FEREY Caryl (scénario), ROUGE Corentin (dessin), LABRIET Céline et ROUGE Corentin (couleur), Islander -1- L’exil, Glénat, 2025, 159 p. 25€

Voici une BD qui traite un futur proche : « Dans quelques années ». La thématique centrale est celle des migrations. Les discours contemporains sont mis en scène, appliqués aux européens désormais : peur du « Grand remplacement »,– thème d’extrême droite qui signifie la montée de l’extrême droite politique au sein du parlement islandais –, thèses xénophobes liées à l’identité nationale, militarisation de l’espace civil, chasse à toute déviance idéologique et sociale.

Dans ce futur proche représenté par le récit, ce sont les européens qui migrent pour échapper à la catastrophe écologique autant qu’économique en cours entretenue par le réchauffement climatique. Mais seule l’Écosse accueille encore des groupes de réfugiés « triés sur le volet ». Les bords de mer sont aménagés en camp de réfugiés et de candidats et candidates au départ, soumis à une administration tatillonne et à un appareil de répression acharné. C’est sur les quais du port du Havre que tout commence.

Le professeur Zizek, spécialiste du développement en temps de crise, a sous son aile protectrice deux sœurs Francesca et Livia. Il est présent et accompagné d’un mercenaire, Raph, qu’il a engagé pour l’amener en Islande. Or, l’Islande a fermé ses frontières aux migrants… Sur ce même quai du port du Havre, des illégaux tentent de s’infiltrer parmi les réfugiés munis du pass qui autorise leur sortie du territoire. C’est le cas du personnage, Liam dont le portrait en plan rapproché illustre la couverture de l’album.
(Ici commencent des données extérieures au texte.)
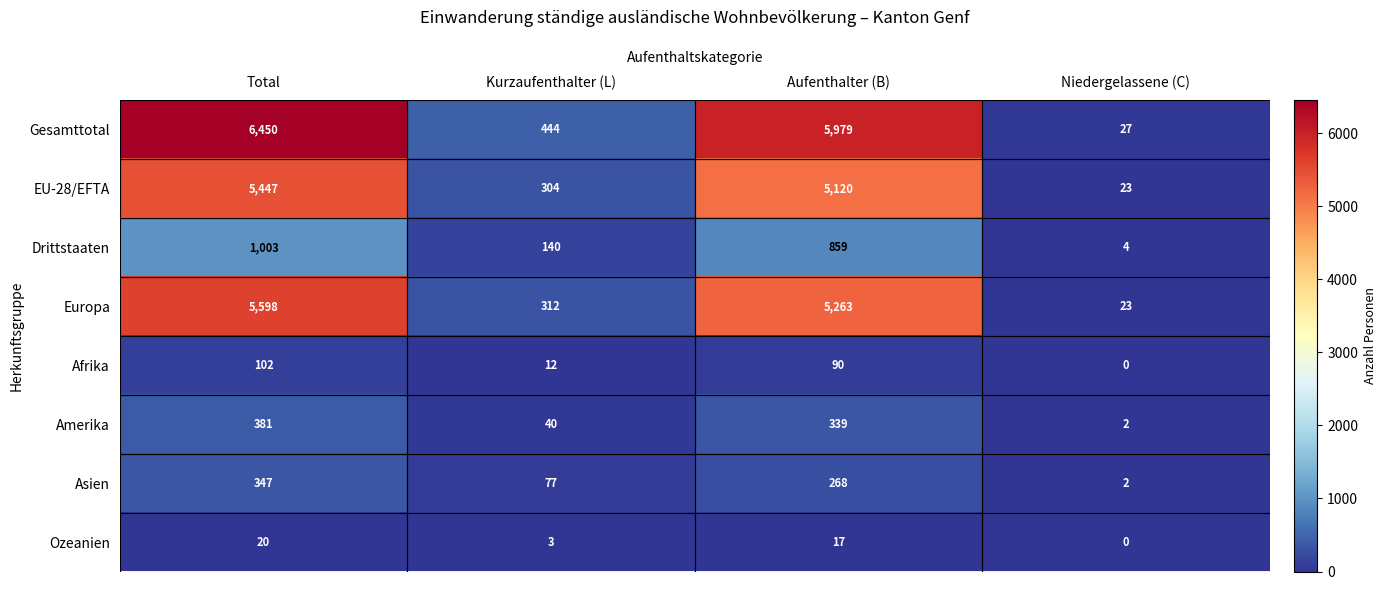

What is the difference between the Drittstaaten values at Aufenthalter (B) and Total?

144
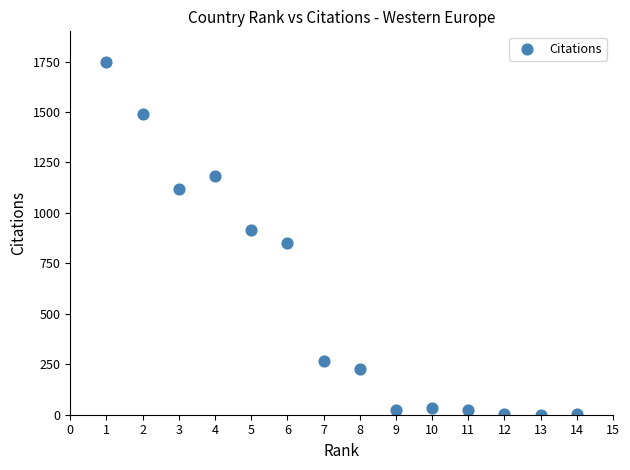

What is the range of Y values (max minus min)?

1748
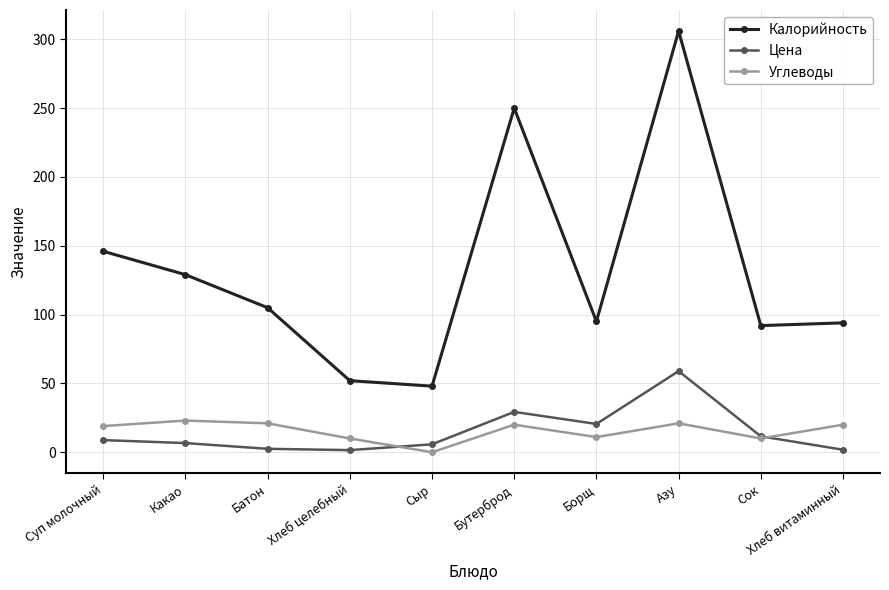

What is the label of the 8th point from the right?

Батон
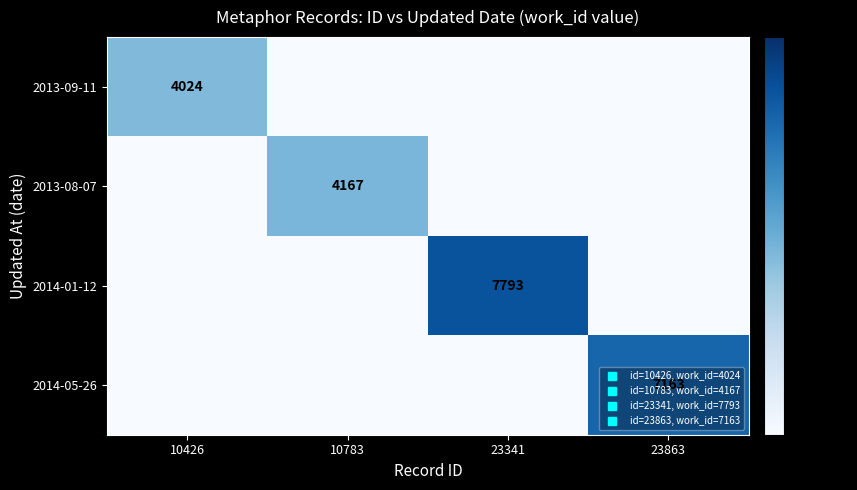

True or false: 2014-01-12 has a value of 1738 at 23341.

False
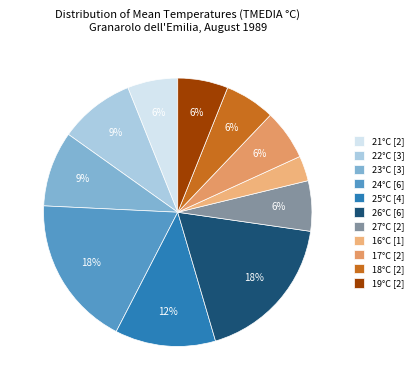

Does any single category account for the majority?

No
C’est du grand art dessiné qui sert le scénario au cordeau de Caryl Ferey. Les couleurs créent l’atmosphère de déréliction et le dessin impose l’action par la multiplicité des points de vue et des plans. L’humanité flétrie, en déshérence, sombre dans le chaos, la violence, la brutalité. Et le réalisme du dessin de Corentin Rouge intensifie cette problématique.

 

Au cœur de la BD, se trouve la question du double ou de la dualité :

-Élektra et Érika sont demi-sœurs (Érika est la fille d’Eylin et d’Uffe Barensten ; Élektra est la fille d’Hafey et d’Uffe Barensten). Elelektra vit en ville où elle côtoie les marginaux résistants installés dans un squat à Reykjavik, Erika travaille dans une milice de la région du nord de l’Islande sécessionniste sous le commandement de sa mère, Eylin. Les deux demi-sœurs sont donc séparées géographiquement. Le père, lui, est membre du parlement de Reykjavik.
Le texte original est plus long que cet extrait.